Mondo Enoico

Strategie colturali e metodi fisici per il controllo dei parassiti della vite

Strategie colturali e metodi fisici per il controllo dei parassiti della vite

Le alternative biotecnologiche agli insetticidi come la confusione sessuale e il controllo biologico con antagonisti naturali rappresentano già strumenti preziosi e consolidati. Tuttavia, la vera svolta potrebbe arrivare da un approccio più olistico

07 settembre 2026 | 15:00 | R. T.

La salute futura di un vigneto si decide in larga parte ancor prima di mettere a dimora le barbatelle. Il luogo scelto per l'impianto gioca un ruolo determinante nel definire la pressione esercitata da numerosi insetti e acari dannosi. Il clima, in particolare, è un fattore cruciale: temperature medie più elevate favoriscono un numero maggiore di generazioni annuali per specie multivoltine come la tignoletta della vite (Lobesia botrana) e la cicalina verde (Empoasca vitis). Con il riscaldamento globale, queste specie stanno espandendo la loro area di diffusione verso nord, aumentando la loro dannosità in aree un tempo marginali. La siccità, inoltre, può esacerbare i sintomi dei danni, come nel caso delle cicaline, rendendo la pianta più vulnerabile.
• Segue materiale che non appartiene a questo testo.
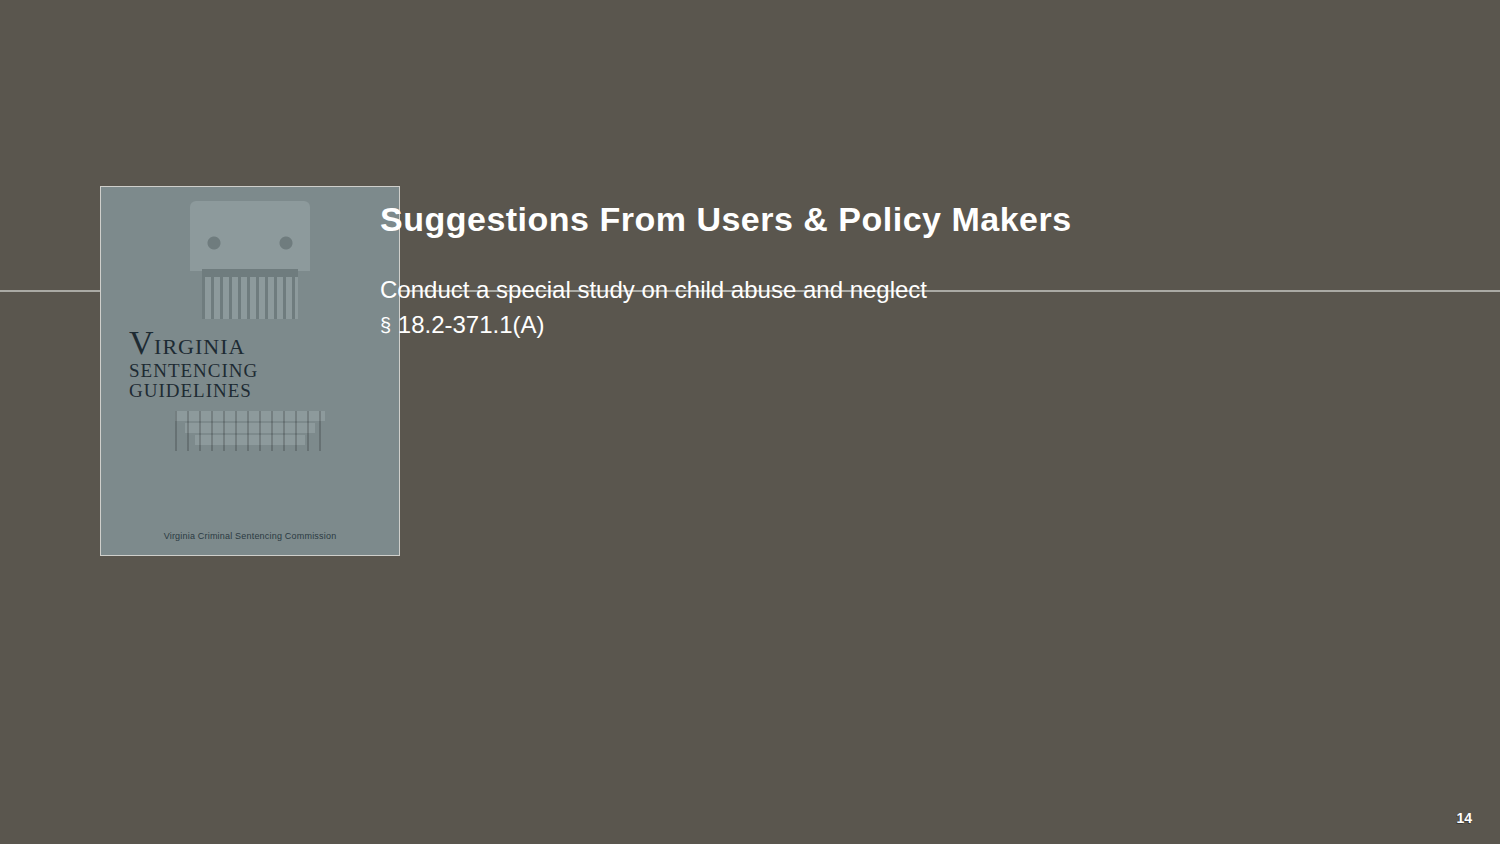VIRGINIA SENTENCING GUIDELINES
Virginia Criminal Sentencing Commission
Suggestions From Users & Policy Makers
Conduct a special study on child abuse and neglect § 18.2-371.1(A)
1414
Ma non è solo il clima a contare. Anche il paesaggio circostante e la posizione del vigneto, come l'esposizione e la vicinanza a boschi o prati, influenzano l'incidenza di parassiti specifici. I vigneti terrazzati o quelli confinanti con aree boschive, ad esempio, sono più esposti ai danni delle nottue (Noctua spp.), i cui bruchi erodono germogli e gemme. La scelta di un'area pianeggiante, ben esposta e lontana da fonti di infestazione, quando possibile, rappresenta quindi la prima, fondamentale forma di difesa passiva.

Il Vitis giusto e come coltivarlo: una difesa su misura

La scelta del vitigno e il sistema di allevamento non incidono solo sulla qualità dell'uva, ma anche sulla sua suscettibilità ai parassiti. Non tutte le varietà sono ugualmente attrattive o ospitali per gli insetti. Ad esempio, le varietà con foglie a pagina inferiore pubescente sono preferite dall'acaro Eotetranychus carpini. La sensibilità alla tignoletta, invece, è influenzata dalla precocità e dalla pelosità delle infiorescenze e dai caratteri morfologici e chimici degli acini. La conoscenza di queste specificità permette di adottare strategie mirate: in un vigneto policoltivato, è più efficace concentrare i campionamenti sui vitigni più suscettibili, ottimizzando tempi e risorse per il monitoraggio e gli eventuali interventi.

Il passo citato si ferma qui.